Studying origins and heterogeneity of adipose tissue: a novel way of understanding aetiology of obesity

 

Despite the increased interest of preventing obesity, we know little about the origin(s) of adipose tissue. The majority of adipose tissue in our body is made up of white adipose tissue (WAT), which can be further divided into subcutaneous and visceral WAT. Increases in visceral WAT is associated with higher risks of cardiovascular diseases, type II diabetes, and hypertension while increases in subcutaneous WAT are often benign. Adipose tissue exists as individual ‘depots’ and it is known that they differ in the timing that they first appear in our body, as well as their cellular composition, gene expression profiles, and perhaps function(s). Our previous work, published in Nature Cell Biology, demonstrates that subcutaneous and visceral WAT differ in their developmental origins (Fig 2  and Fig 3), and we identified mesothelium as one novel source of visceral adipose tissue (Fig 1).
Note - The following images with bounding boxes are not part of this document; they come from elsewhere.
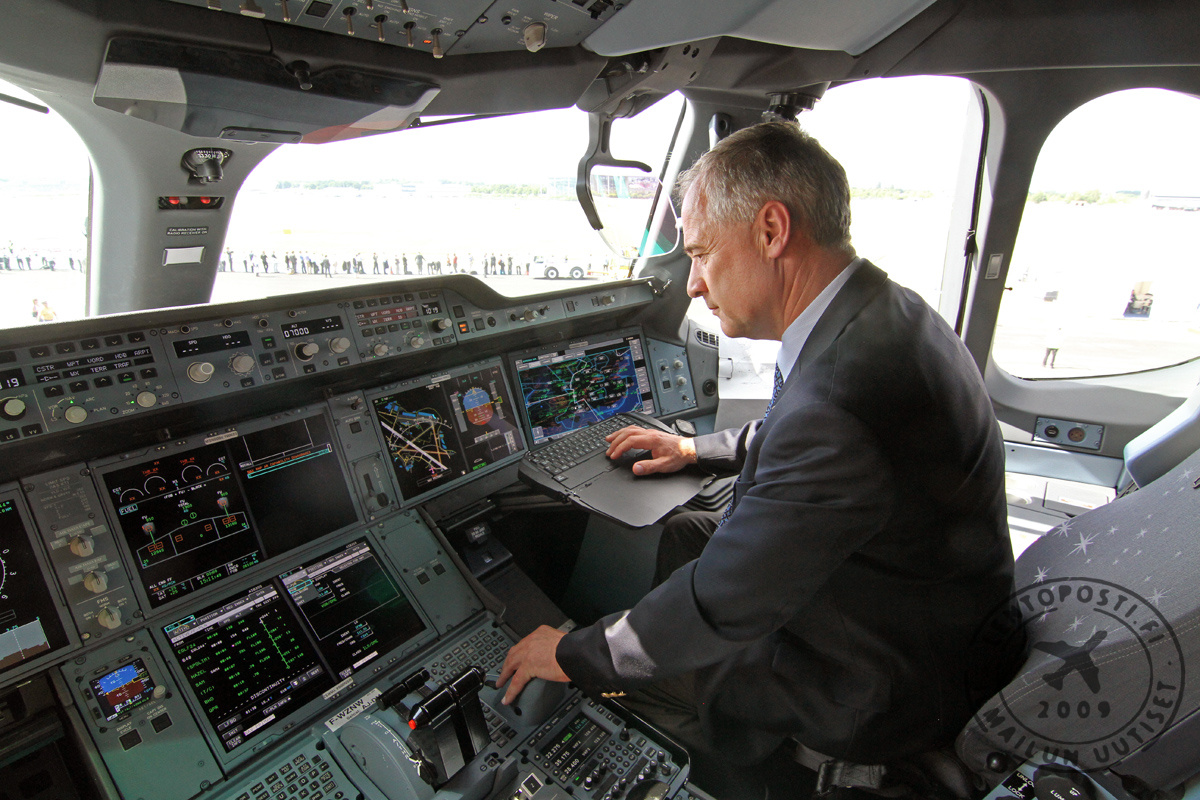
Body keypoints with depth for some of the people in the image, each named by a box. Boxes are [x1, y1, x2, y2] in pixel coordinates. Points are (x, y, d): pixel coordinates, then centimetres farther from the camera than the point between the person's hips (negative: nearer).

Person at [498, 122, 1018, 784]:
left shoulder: (841, 389, -38)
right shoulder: (884, 311, -4)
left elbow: (725, 604, -30)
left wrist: (575, 655, -16)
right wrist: (698, 449, 14)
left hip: (881, 693, -9)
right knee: (681, 534, 15)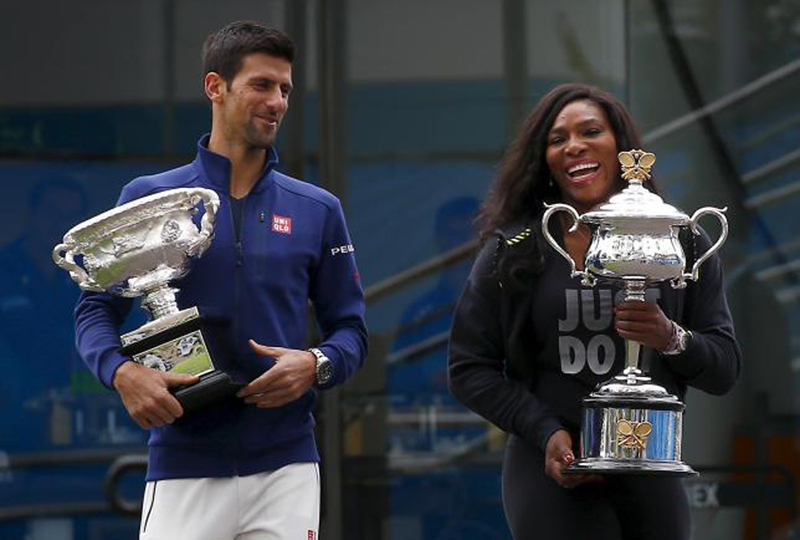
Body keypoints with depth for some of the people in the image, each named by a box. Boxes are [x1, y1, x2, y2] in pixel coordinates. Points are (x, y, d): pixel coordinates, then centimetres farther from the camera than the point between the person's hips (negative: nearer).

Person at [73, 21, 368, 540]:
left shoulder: (317, 210, 9)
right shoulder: (149, 199, 5)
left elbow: (350, 329, 12)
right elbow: (96, 308, 6)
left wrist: (315, 364, -10)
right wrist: (124, 373, -14)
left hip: (286, 464, 2)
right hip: (183, 467, -1)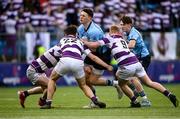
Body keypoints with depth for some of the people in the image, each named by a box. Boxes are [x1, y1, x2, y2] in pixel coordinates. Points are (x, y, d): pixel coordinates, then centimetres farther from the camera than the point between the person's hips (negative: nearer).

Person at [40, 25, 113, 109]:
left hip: (65, 60, -1)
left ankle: (48, 103, 16)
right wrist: (107, 66, 32)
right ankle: (95, 101, -2)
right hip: (78, 62, 1)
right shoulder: (80, 42, 33)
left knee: (52, 79, 27)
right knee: (83, 86, 23)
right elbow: (93, 57, 29)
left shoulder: (62, 40, 33)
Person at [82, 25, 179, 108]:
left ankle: (135, 102, 21)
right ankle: (170, 95, 1)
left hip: (127, 67, -6)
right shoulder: (122, 40, 26)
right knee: (149, 83, 12)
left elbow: (93, 45, 3)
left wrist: (85, 42, 21)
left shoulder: (109, 39, 6)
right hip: (136, 62, 6)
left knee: (122, 84, 23)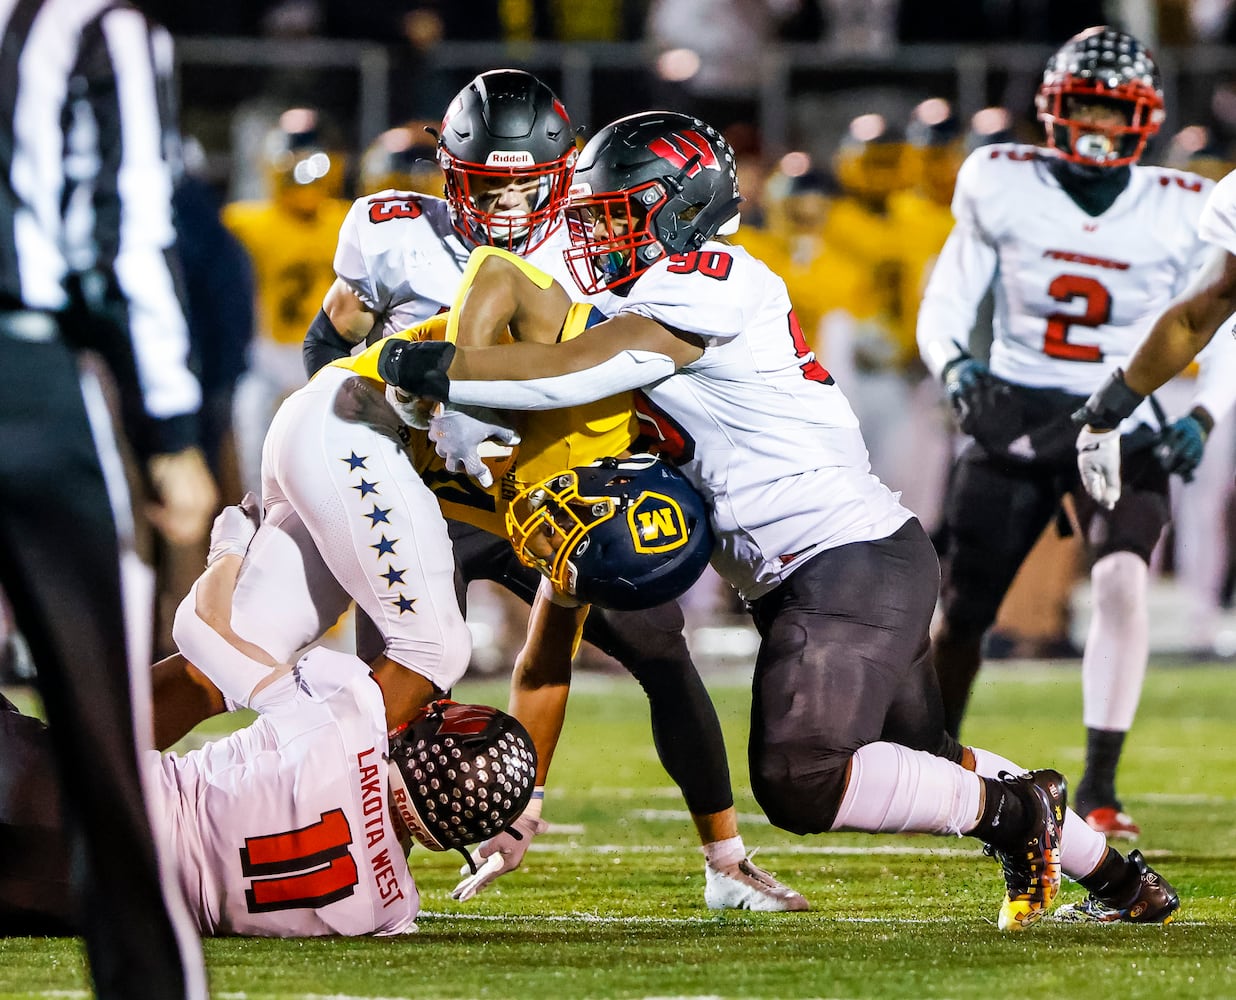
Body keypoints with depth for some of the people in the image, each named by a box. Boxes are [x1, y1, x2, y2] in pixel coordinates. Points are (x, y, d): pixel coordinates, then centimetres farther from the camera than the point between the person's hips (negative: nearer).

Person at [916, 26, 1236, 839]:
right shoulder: (1002, 189, -4)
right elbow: (945, 307, 2)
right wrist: (956, 367, -19)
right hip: (1014, 415, 1)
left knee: (1123, 578, -28)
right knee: (962, 610, 5)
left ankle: (1100, 786, -23)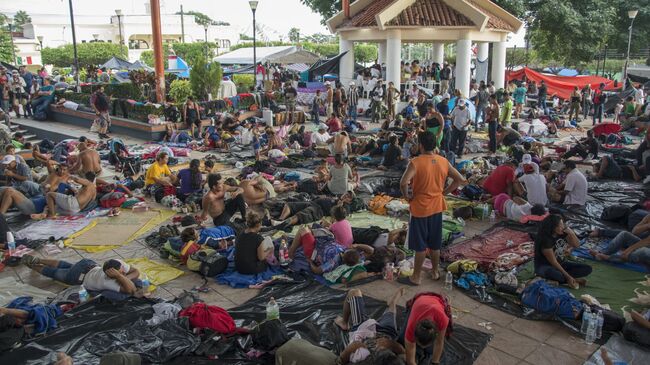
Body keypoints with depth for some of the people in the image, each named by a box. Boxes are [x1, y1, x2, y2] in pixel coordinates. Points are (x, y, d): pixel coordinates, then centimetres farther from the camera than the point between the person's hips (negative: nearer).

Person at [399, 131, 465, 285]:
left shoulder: (416, 162, -18)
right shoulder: (444, 161, -1)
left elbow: (403, 183, -31)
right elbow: (460, 179, 6)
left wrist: (407, 196, -13)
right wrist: (444, 192, 9)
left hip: (420, 208, -5)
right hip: (437, 207, 5)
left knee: (420, 245, 5)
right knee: (435, 243, 18)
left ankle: (416, 277, 16)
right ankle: (435, 272, 32)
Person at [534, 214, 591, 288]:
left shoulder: (562, 233, -6)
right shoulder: (545, 240, -26)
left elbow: (577, 245, 3)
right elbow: (553, 262, -24)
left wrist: (571, 234, -17)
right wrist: (567, 276, -23)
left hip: (561, 264, 8)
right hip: (545, 266, -7)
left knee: (587, 268, -7)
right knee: (554, 274, -42)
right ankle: (572, 280, -12)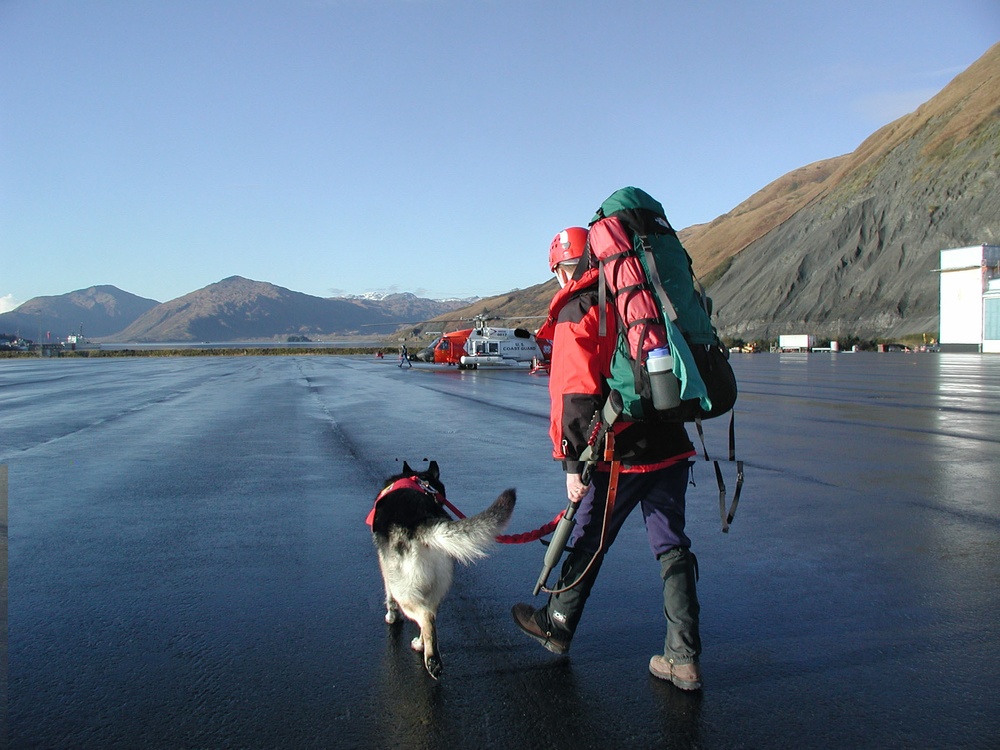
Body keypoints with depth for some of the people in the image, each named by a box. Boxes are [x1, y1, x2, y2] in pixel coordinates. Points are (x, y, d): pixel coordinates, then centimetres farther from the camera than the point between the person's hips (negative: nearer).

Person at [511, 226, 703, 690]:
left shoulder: (576, 313, -9)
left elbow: (576, 395, -17)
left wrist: (573, 463, -13)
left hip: (622, 455, -6)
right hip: (671, 446, 6)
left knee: (589, 541, 11)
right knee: (672, 547, 10)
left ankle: (556, 625, 31)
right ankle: (684, 658, 12)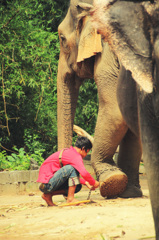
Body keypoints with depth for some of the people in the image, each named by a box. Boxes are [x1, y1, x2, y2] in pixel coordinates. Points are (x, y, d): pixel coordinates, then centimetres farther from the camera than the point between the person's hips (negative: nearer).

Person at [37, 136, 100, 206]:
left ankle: (48, 195, 9)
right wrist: (94, 183, -7)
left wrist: (86, 182, 19)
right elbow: (84, 173, -25)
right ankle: (70, 199, -17)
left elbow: (73, 176, 29)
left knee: (77, 187, 11)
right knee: (72, 168, -19)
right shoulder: (76, 156, -13)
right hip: (47, 183, -10)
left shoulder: (68, 152, 19)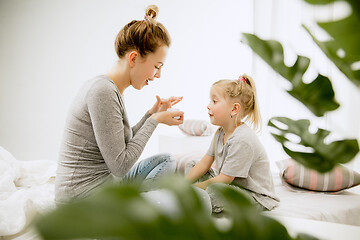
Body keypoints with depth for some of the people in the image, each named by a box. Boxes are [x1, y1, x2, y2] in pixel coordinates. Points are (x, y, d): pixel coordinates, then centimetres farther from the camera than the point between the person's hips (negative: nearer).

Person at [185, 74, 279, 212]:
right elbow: (204, 163, 6)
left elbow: (224, 179, -24)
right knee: (191, 166, 10)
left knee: (213, 192, -38)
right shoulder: (221, 132, 2)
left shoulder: (242, 140, -28)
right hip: (231, 184, 9)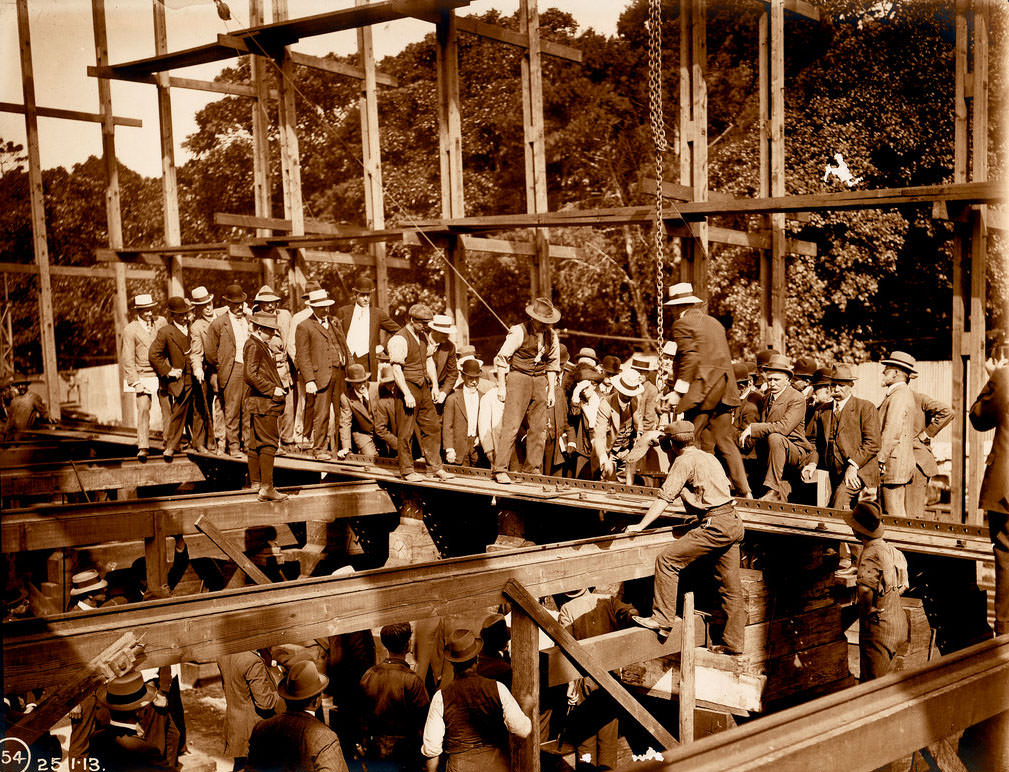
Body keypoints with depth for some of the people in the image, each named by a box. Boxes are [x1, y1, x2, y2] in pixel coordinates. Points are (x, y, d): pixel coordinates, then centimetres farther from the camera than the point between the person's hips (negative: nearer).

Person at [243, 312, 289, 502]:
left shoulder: (261, 345, 18)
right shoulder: (253, 346, -14)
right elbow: (250, 375, -23)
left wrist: (281, 384, 13)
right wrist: (272, 389, -20)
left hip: (257, 403, 11)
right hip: (262, 403, -11)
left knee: (255, 442, 16)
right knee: (269, 443, -12)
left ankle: (255, 481, 26)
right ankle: (267, 488, -15)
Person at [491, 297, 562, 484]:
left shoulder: (551, 336, 8)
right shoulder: (519, 332, -10)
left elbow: (552, 364, 17)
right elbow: (501, 358, -7)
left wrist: (551, 390, 12)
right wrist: (501, 386, -10)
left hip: (540, 380, 6)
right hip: (518, 378, -5)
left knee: (538, 428, 5)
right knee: (511, 425, -11)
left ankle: (533, 469, 14)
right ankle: (500, 469, -9)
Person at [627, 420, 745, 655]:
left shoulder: (684, 461, -4)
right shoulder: (710, 457, 21)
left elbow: (664, 498, -7)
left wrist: (641, 525, -2)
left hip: (714, 526, -9)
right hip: (734, 523, 9)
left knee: (667, 560, -6)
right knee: (730, 586, 11)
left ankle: (662, 619, -6)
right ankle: (733, 643, 15)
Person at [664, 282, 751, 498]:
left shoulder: (682, 323, -4)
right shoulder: (714, 322, 20)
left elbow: (689, 359, -13)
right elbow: (723, 357, 19)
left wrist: (678, 392, -11)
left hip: (703, 389, -8)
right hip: (725, 389, 8)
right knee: (724, 440, 10)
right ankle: (744, 491, 7)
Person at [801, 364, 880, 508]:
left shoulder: (866, 408, 1)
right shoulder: (822, 412, 18)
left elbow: (872, 443, -8)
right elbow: (817, 442, 18)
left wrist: (853, 465, -18)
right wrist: (812, 463, -2)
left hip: (860, 470, -6)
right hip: (835, 473, 6)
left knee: (841, 494, -30)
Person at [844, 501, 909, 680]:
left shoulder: (871, 554, -23)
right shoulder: (890, 550, 4)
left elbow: (865, 589, -36)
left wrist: (867, 610, -18)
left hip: (879, 630, -9)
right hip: (898, 623, 9)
We are now building on this ground-breaking finding by further addressing the significance of adipose origin(s) and heterogeneity on adipose tissue development, homeostasis, and responses under diseased conditions.

 

Fig 1. Mesothelium covering the surface of visceral organs is one source of visceral WAT.

Fig 2. An ex vivo model of mesothelium/epididymal appendage differentiation

into adipocytes

 

 

 

Fig 3. Summary of developmental origin(s) of adipose tissue.